Ours must be the only society where "happiness" has become, not a right, but a "duty". If you're not happy, there is something "wrong" with you; you are "ill"; you are "depressed"; you are, as one doctor told me, in "a negative thought spiral".
Well, no, not necessarily! Unhappiness, under certain circumstances, has always been part of the human condition. Shakespeare described Man as a "poor, naked, forked creature"; the philosopher Hobbes described Life as "short nasty and brutish". One of reasons why the idea of Heaven was so powerful is, surely, that it promised happiness - but only after a time in this "vale of tears". Even the US Declaration of Independence only claims the right to the pursuit of happiness - not happiness itself.
I'm not saying that "clinical depression" doesn't exist. Of course it does.

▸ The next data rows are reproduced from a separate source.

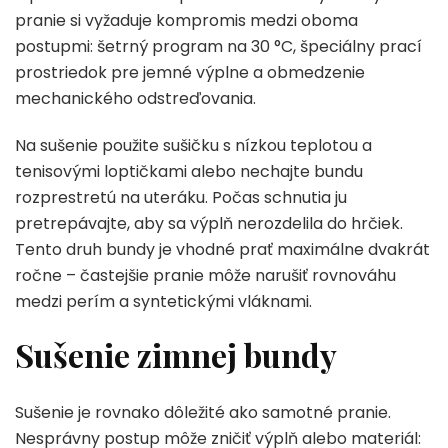
pranie si vyžaduje kompromis medzi oboma
postupmi: šetrný program na 30 °C, špeciálny prací
prostriedok pre jemné výplne a obmedzenie
mechanického odstreďovania.
Na sušenie použite sušičku s nízkou teplotou a
tenisovými loptičkami alebo nechajte bundu
rozprestretú na uteráku. Počas schnutia ju
pretrepávajte, aby sa výplň nerozdelila do hrčiek.
Tento druh bundy je vhodné prať maximálne dvakrát
ročne – častejšie pranie môže narušiť rovnováhu
medzi perím a syntetickými vláknami.
Sušenie zimnej bundy
Sušenie je rovnako dôležité ako samotné pranie.
Nesprávny postup môže zničiť výplň alebo materiál:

But there seems to be a subtle - or not so subtle! - shift - towards the expectation of happiness, the requirement to be happy, which is resulting in a tendency to "blame the victim". If you're not happy, there's something wrong with you!
The UK Council for Psychotherapy makes this point about the "happiness agenda", saying:-
"In effect, if we follow the happiness line, we will be saying to people 'If you are not positive, if you're not happy, if you're unemployed, if you have an illness - then this is your personal failing - there's something wrong with you'."
{psychotherapy.org.uk/articl...
This is not a dialogue of despair. It is a plea to the MH "professionals" to stop implying that, if only we, the patients, changed our thinking, took the tablets, did a CBT course, took more exercise, then we would forget we were poor, lonely, worried, unemployed, in pain etc etc etc.
If I've lost my job, if my marriage has broken up, if my child is sick - No, Doctor, I an NOT depressed. I am unhappy, and I have a right to be unhappy. Current medical thinking seems to be denying me this right, dismissing the (genuine) reasons for my unhappiness, telling me that there is something wrong with me, not with my situation. It is, at its worse, denying me the right to be me!
In one of the countries Gulliver visits in "Gulliver's Travels", they treat the criminal and punish the sick. We're getting close!!!